→ SELECTED PASSAGE
◆ ◆ ◆ ◆ ◆

3.1       Security Interest. As security for the full and prompt payment, in cash, and performance of the Company's obligations under this Agreement and the Notes, the Company hereby grants to the Collateral Agent (as defined below) a security interest in all of the Collateral. As used herein, "Collateral" means (a) all of the Company's and its wholly owned subsidiaries’ (including without limitation, Capital Supreme (Pty) Ltd., dba Multimedia Solutions, Lenco Technology Group Ltd., and Lenco International Ltd., collectively, the “Subsidiaries”) property and rights in and to property, including all accounts, instruments, chattel paper, deposit accounts, documents, general intangibles, goods (including inventory, equipment and fixtures), money, letter of credit rights, supporting obligations, intellectual property, investment property and commercial tort claims, except Excluded Assets; (b) all products, proceeds, rents and profits of the foregoing; (c) all of the Company's and the Subsidiaries’ books and records related to any of the foregoing; and (d) all of the foregoing, whether now owned or existing or hereafter acquired or arising or in which the Company now has or hereafter acquires any rights. "Excluded Assets" means, with respect to each subsidiary of the Company that is not organized under the laws of the United States, more than 65% of the issued and outstanding equity interests of such subsidiary entitled to vote (within the meaning of Treas. Reg. Section 1.956-2(c)(2)) or such greater percentage as (A) could not reasonably be expected to cause the undistributed earnings of such subsidiary as determined for United States federal income tax purposes to be treated as a deemed dividend to the Company and (B) could not reasonably be expected to cause any material adverse tax consequences.

◆ ◆ ◆ ◆ ◆

→ PROVIDED DATA
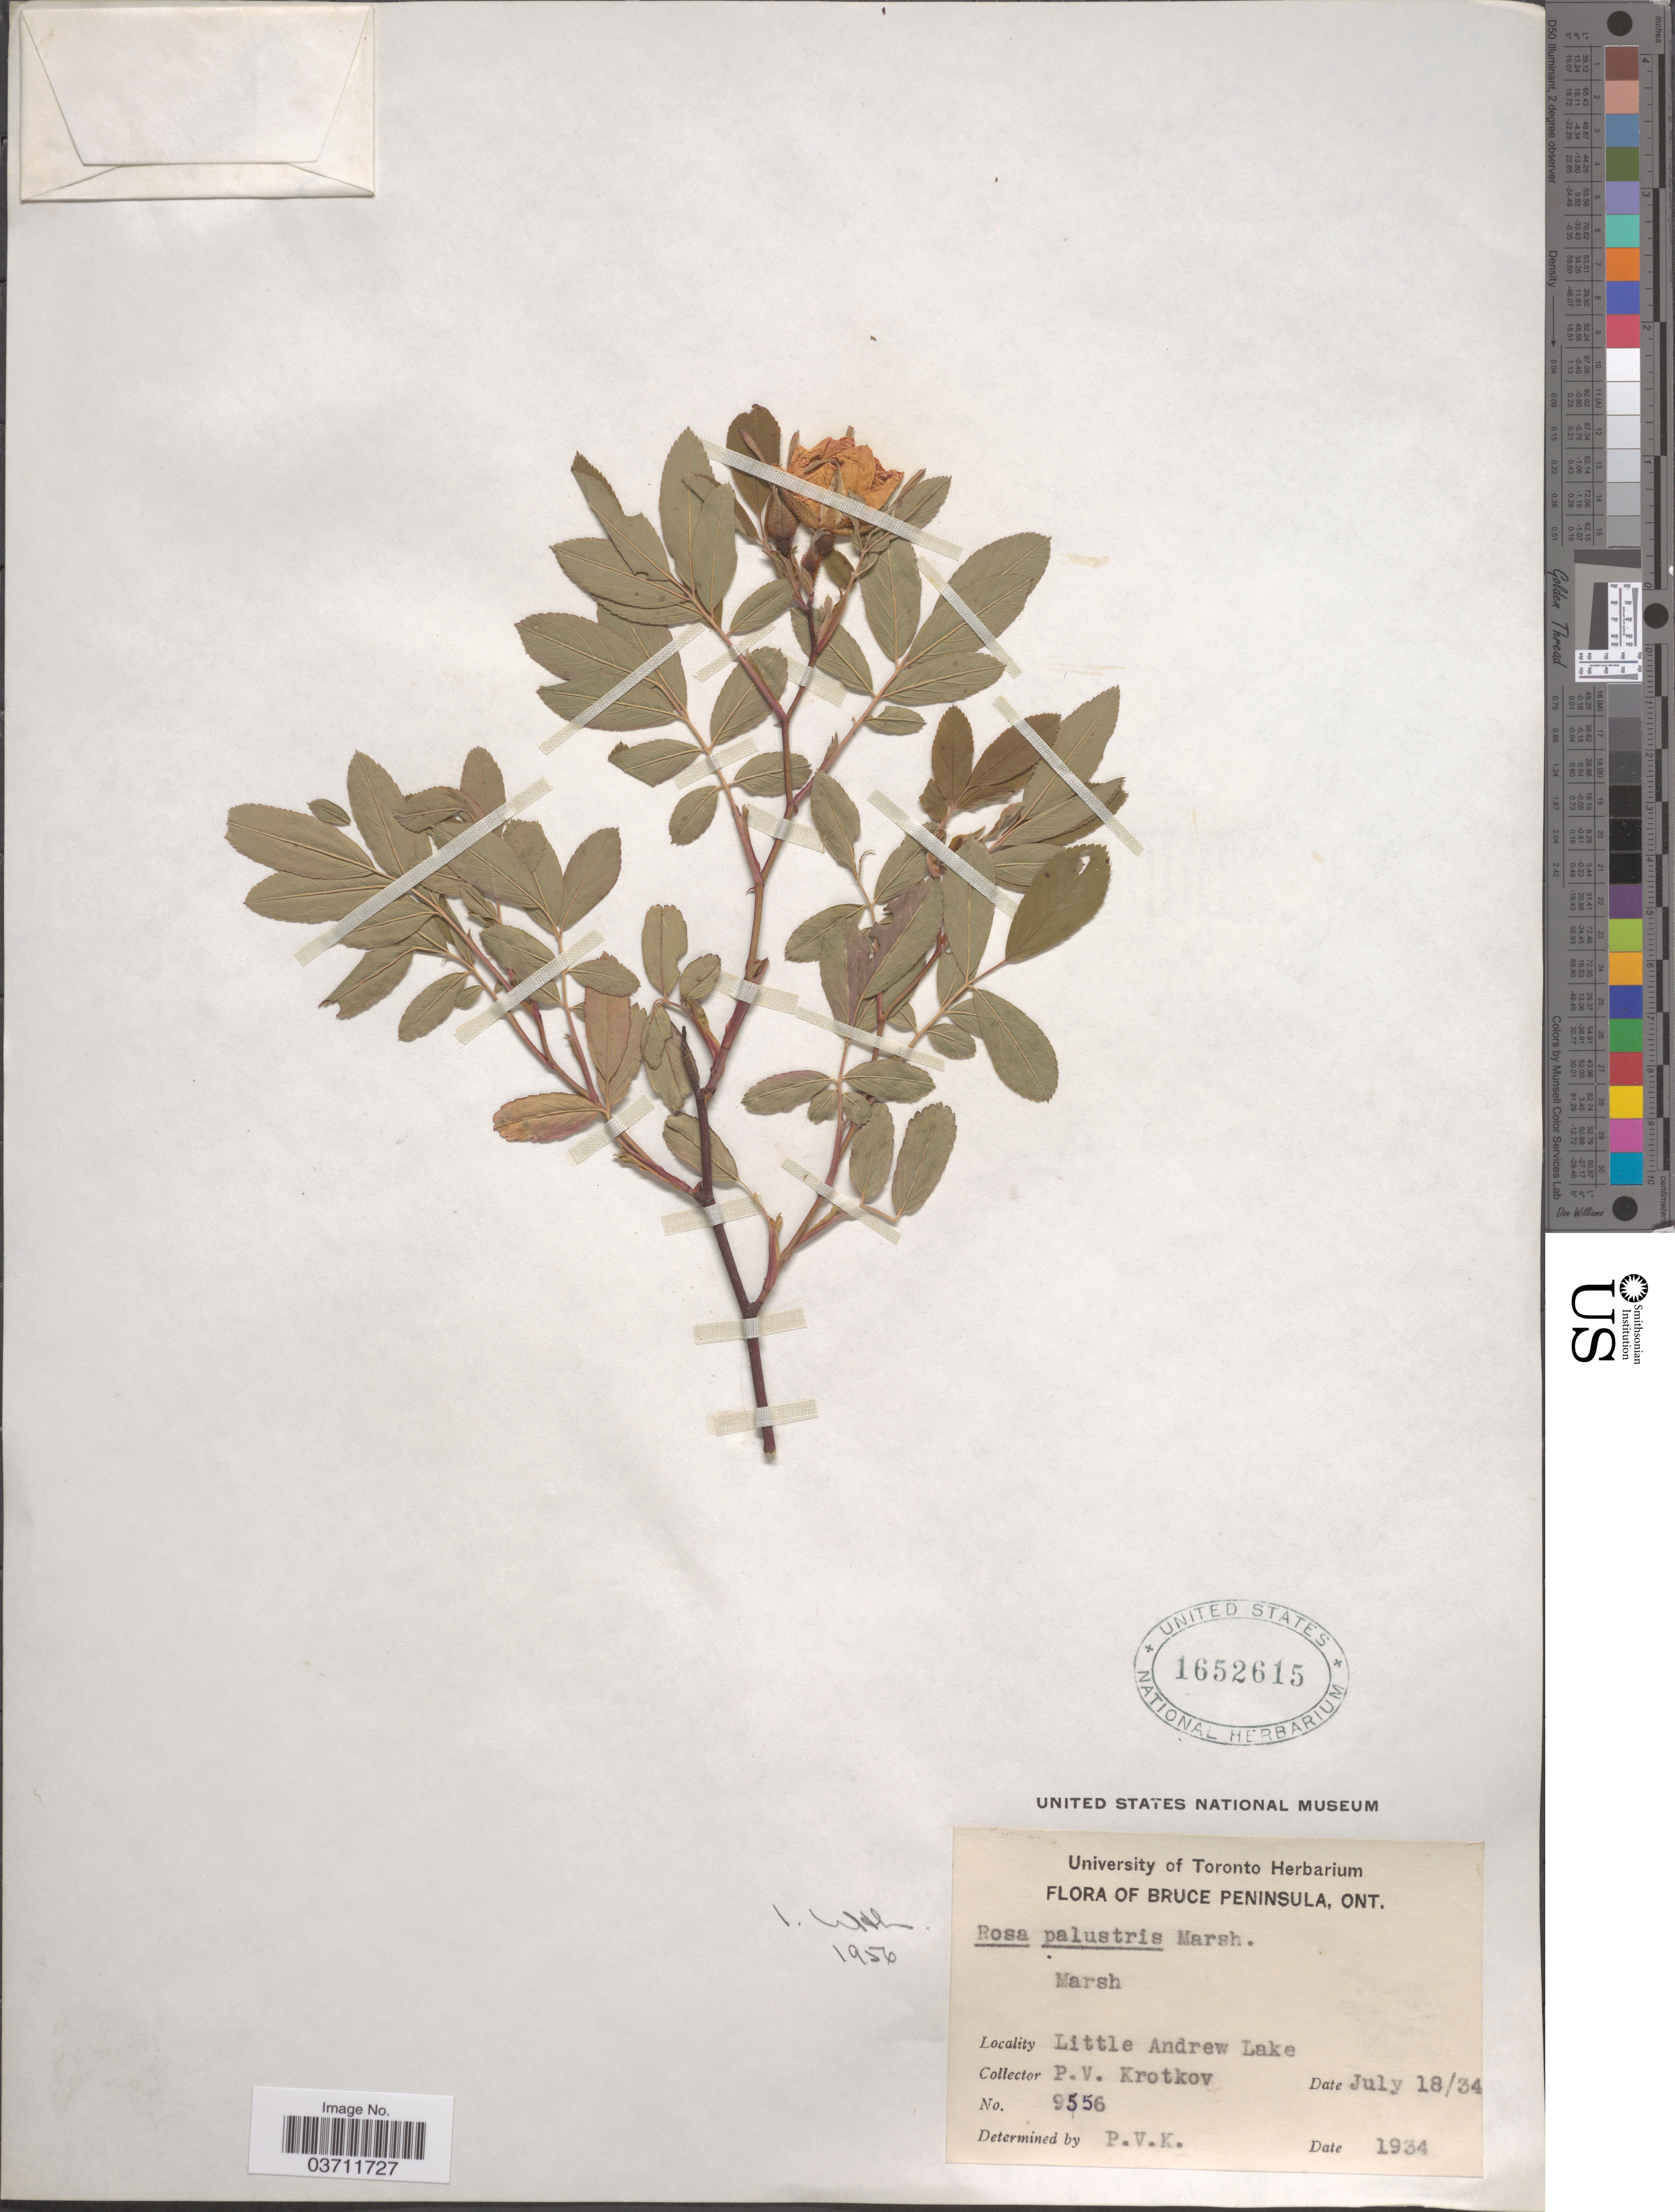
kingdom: Plantae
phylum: Tracheophyta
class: Magnoliopsida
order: Rosales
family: Rosaceae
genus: Rosa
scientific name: Rosa palustris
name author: Marshall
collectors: P. V. Krotkov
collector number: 9556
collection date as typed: Transcribed d/m/y: 18/7/34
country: Canada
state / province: Ontario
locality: Bruce Peninsula. Little Andrew Lake.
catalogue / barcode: US 1652615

◆ ◆ ◆ ◆ ◆

→ PROMPT
Pick up the security interest clause above after its last sentence and carry it on in the same style.

→ RESPONSE TO THE TASK
3.2       Collateral Agent/Required Lenders. The Lenders agree that the Required Lenders (as defined below) shall either (a) act together as the collateral agent hereunder or (b) appoint a third party as collateral agent hereunder (in each case, the “Collateral Agent”). Each of the Lenders hereby irrevocably appoints the Collateral Agent, and any officer, member, partner, employee or agent of such Collateral Agent, with full power of substitution, to act on such Lender's behalf as the collateral agent hereunder and as the Company’s true and lawful attorney-in-fact with respect to such matters, effective as of the date hereof, with power, upon the Required Lenders’ election. The Collateral Agent shall have all the rights and powers of a secured party under the Uniform Commercial Code, but shall not exercise any of its rights and powers without first obtaining the written consent of the Required Lenders. "Required Lenders" means Lenders holding Notes representing a majority of the Applicable Percentages.

 

3.3       Permitted Liens. The Company shall keep the Collateral free and clear of all liens, except Permitted Liens. "Permitted Liens" means (a) liens arising by operation of law for taxes, assessments or governmental charges not yet due; (b) statutory liens of mechanics, materialmen, shippers, warehousemen, carriers, and other similar persons for services or materials arising in the ordinary course of business for which payment is not past due; (c) nonconsensual liens incurred or deposits made in the ordinary course of business in connection with workers' compensation, unemployment insurance and other types of social security; (d) liens for taxes or statutory liens of mechanics, materialmen, shippers, warehousemen, carriers and other similar persons for services or materials that are due but are being contested in good faith; (e) liens granted with the consent of the Required Lenders; and (f) liens of a depository institution arising solely by virtue of any statutory or common law provision relating to banker's liens, rights of setoff, or similar rights and remedies as to deposit accounts or other funds maintained with such institution.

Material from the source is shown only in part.